WORK ORDER
Please convert the lines below into a Markdown table with the columns "No." and "Text", skipping blank lines. Leave the pictures out of your answer.

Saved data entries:
◆ ◆ ◆

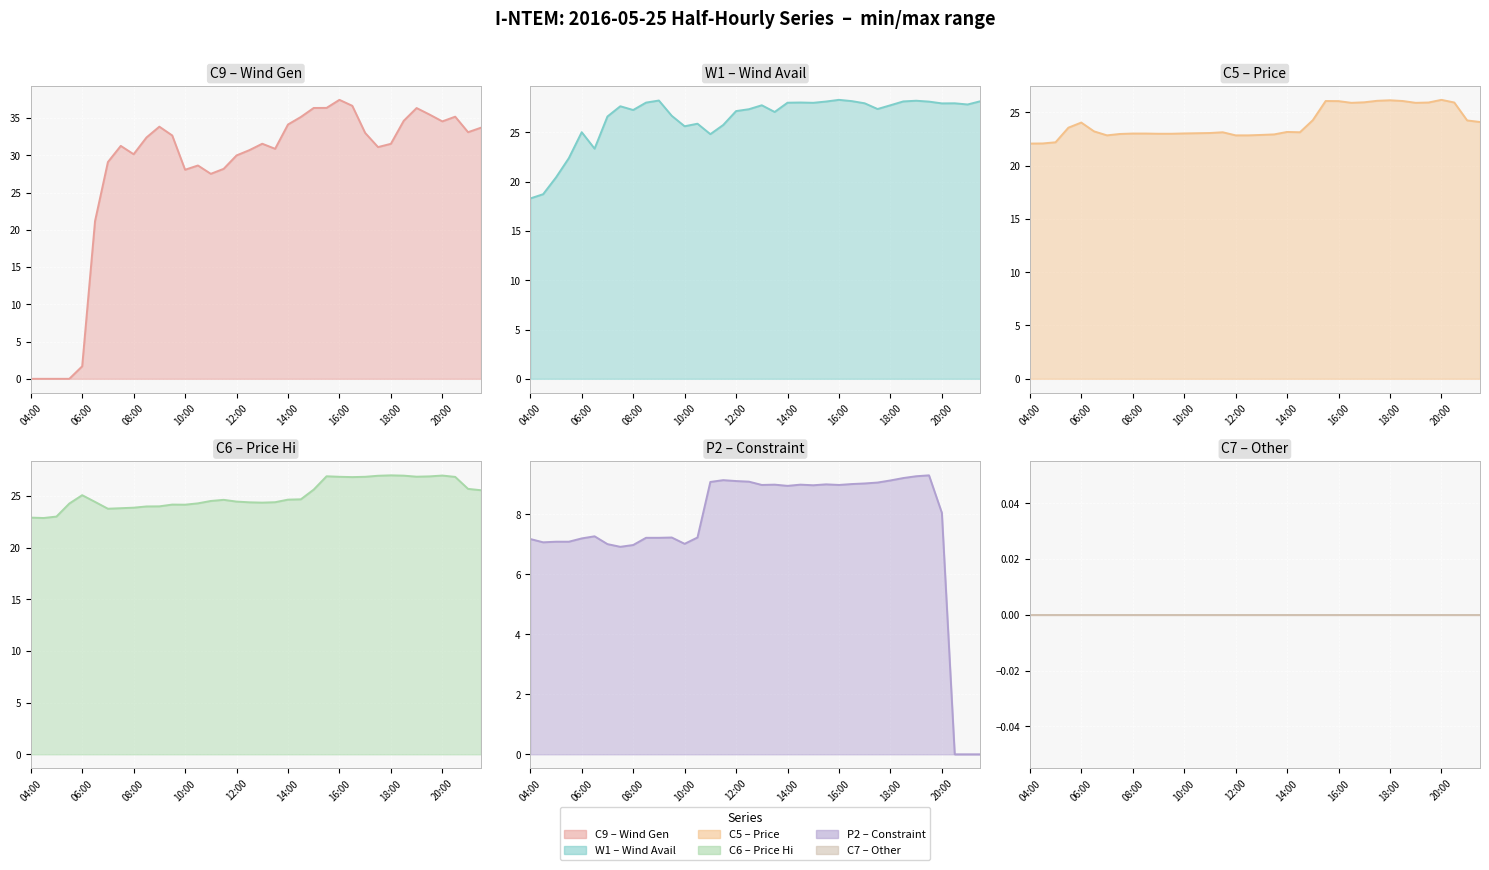

True or false: C9 – Wind Gen (line) and C7 – Other (line) cross at least once.

False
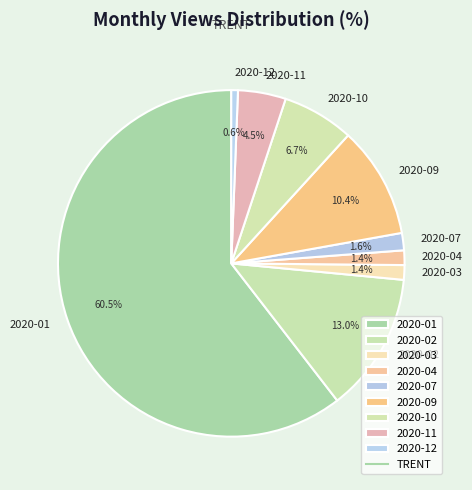

How many slices are in this pie chart?

9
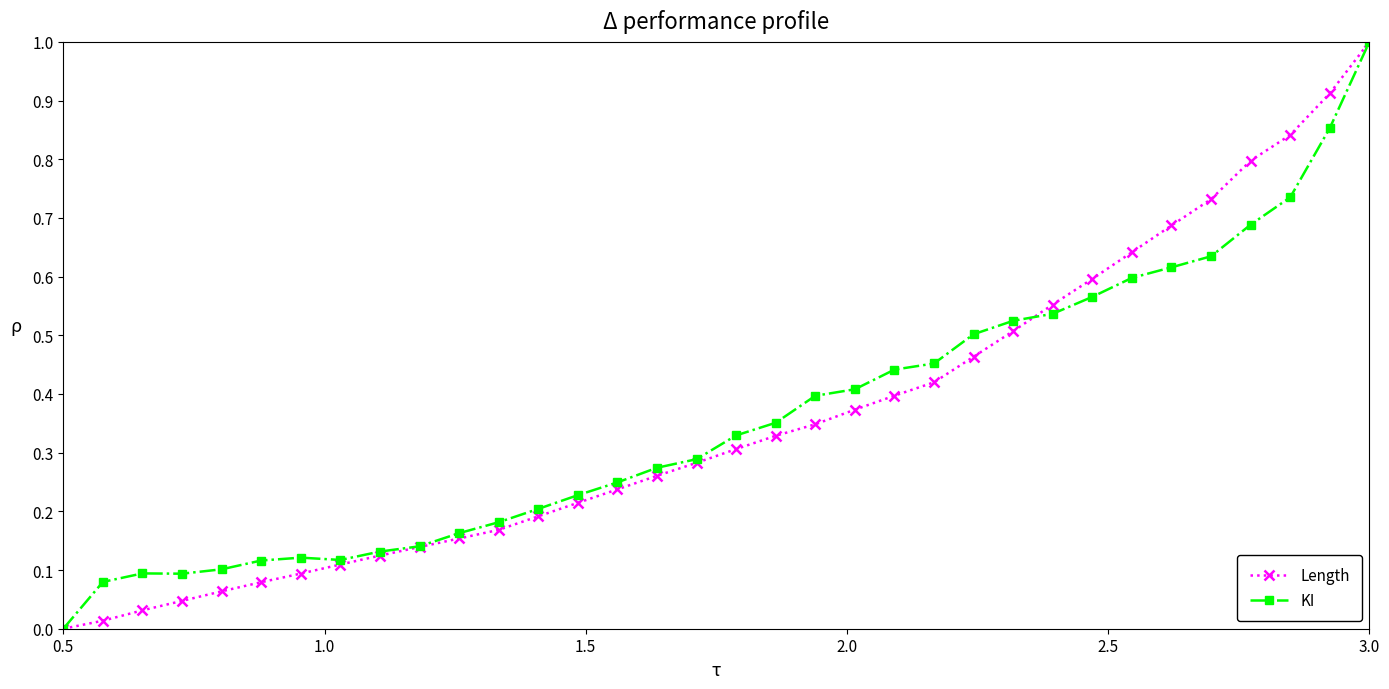

What is the maximum value for KI?

1.0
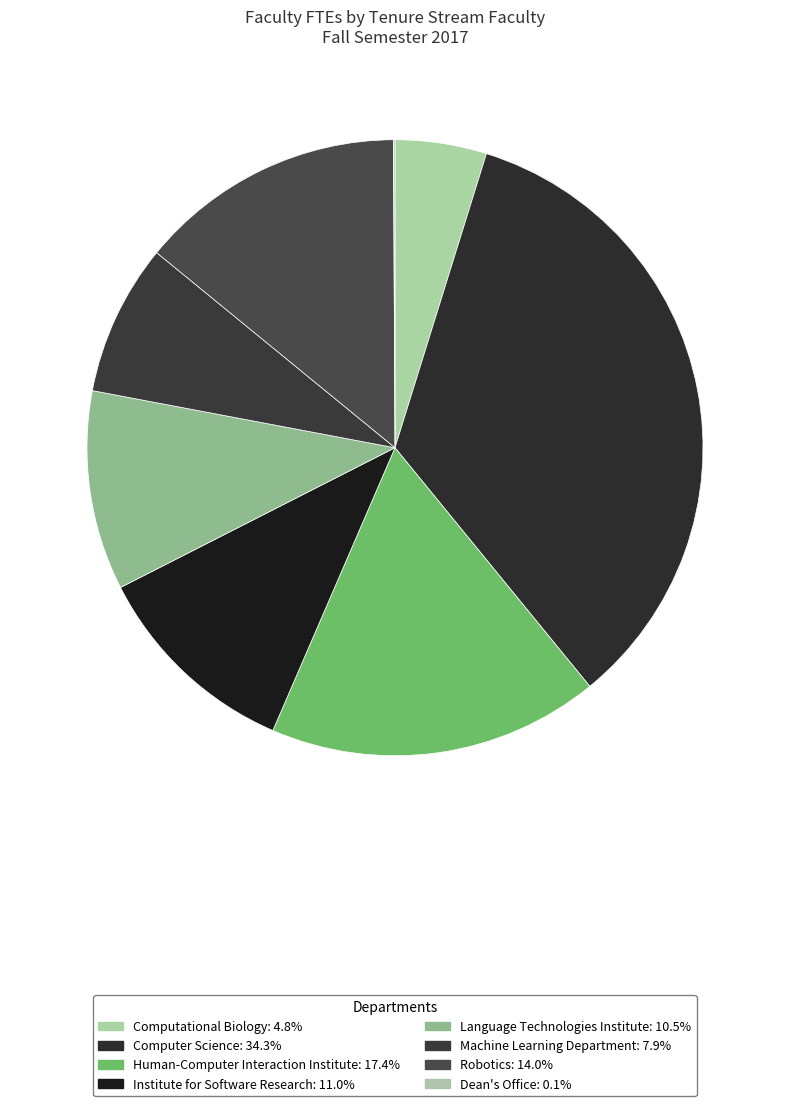

To the nearest percent, what is the combined percentage of Dean's Office and Machine Learning Department?

8%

◆ ◆ ◆

ANSWER BOX
| No. | Text |
|---|---|
| 1 | True or false: C9 – Wind Gen (line) and C7 – Other (line) cross at least once. |
| 2 | False |
| 3 | How many slices are in this pie chart? |
| 4 | 9 |
| 5 | What is the maximum value for KI? |
| 6 | 1.0 |
| 7 | To the nearest percent, what is the combined percentage of Dean's Office and Machine Learning Department? |
| 8 | 8% |